▸ **Required work**:
Print every line of text in each record below, keeping the original wording, order, and line breaks without any changes.

▸ **Supplied data**:
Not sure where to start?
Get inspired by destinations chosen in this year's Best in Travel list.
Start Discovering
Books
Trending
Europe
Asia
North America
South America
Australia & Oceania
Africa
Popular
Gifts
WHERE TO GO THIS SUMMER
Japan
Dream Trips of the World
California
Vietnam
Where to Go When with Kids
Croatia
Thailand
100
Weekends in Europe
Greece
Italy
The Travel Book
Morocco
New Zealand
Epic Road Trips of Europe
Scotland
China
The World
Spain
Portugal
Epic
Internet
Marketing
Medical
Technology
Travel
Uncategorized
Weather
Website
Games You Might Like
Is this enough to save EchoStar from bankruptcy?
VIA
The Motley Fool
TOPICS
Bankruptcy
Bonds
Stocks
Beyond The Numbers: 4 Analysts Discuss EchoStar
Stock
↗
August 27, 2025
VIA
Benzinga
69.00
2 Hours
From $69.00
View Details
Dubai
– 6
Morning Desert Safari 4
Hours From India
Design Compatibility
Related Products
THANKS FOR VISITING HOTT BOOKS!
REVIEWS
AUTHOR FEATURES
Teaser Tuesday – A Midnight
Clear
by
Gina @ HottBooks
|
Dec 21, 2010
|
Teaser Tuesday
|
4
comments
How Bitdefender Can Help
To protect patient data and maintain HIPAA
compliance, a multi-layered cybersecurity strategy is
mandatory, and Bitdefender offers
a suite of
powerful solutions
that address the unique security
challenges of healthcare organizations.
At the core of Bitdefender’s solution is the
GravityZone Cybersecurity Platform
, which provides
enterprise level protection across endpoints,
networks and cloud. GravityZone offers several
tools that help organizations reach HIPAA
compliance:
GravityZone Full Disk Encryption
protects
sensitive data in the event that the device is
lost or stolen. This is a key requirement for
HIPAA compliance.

▸ **Answer section**:
Not sure where to start?
Get inspired by destinations chosen in this year's Best in Travel list.
Start Discovering
Books
Trending
Europe
Asia
North America
South America
Australia & Oceania
Africa
Popular
Gifts
WHERE TO GO THIS SUMMER
Japan
Dream Trips of the World
California
Vietnam
Where to Go When with Kids
Croatia
Thailand
100
Weekends in Europe
Greece
Italy
The Travel Book
Morocco
New Zealand
Epic Road Trips of Europe
Scotland
China
The World
Spain
Portugal
Epic
Internet
Marketing
Medical
Technology
Travel
Uncategorized
Weather
Website
Games You Might Like
Is this enough to save EchoStar from bankruptcy?
VIA
The Motley Fool
TOPICS
Bankruptcy
Bonds
Stocks
Beyond The Numbers: 4 Analysts Discuss EchoStar
Stock
↗
August 27, 2025
VIA
Benzinga
69.00
2 Hours
From $69.00
View Details
Dubai
– 6
Morning Desert Safari 4
Hours From India
Design Compatibility
Related Products
THANKS FOR VISITING HOTT BOOKS!
REVIEWS
AUTHOR FEATURES
Teaser Tuesday – A Midnight
Clear
by
Gina @ HottBooks
|
Dec 21, 2010
|
Teaser Tuesday
|
4
comments
How Bitdefender Can Help
To protect patient data and maintain HIPAA
compliance, a multi-layered cybersecurity strategy is
mandatory, and Bitdefender offers
a suite of
powerful solutions
that address the unique security
challenges of healthcare organizations.
At the core of Bitdefender’s solution is the
GravityZone Cybersecurity Platform
, which provides
enterprise level protection across endpoints,
networks and cloud. GravityZone offers several
tools that help organizations reach HIPAA
compliance:
GravityZone Full Disk Encryption
protects
sensitive data in the event that the device is
lost or stolen. This is a key requirement for
HIPAA compliance.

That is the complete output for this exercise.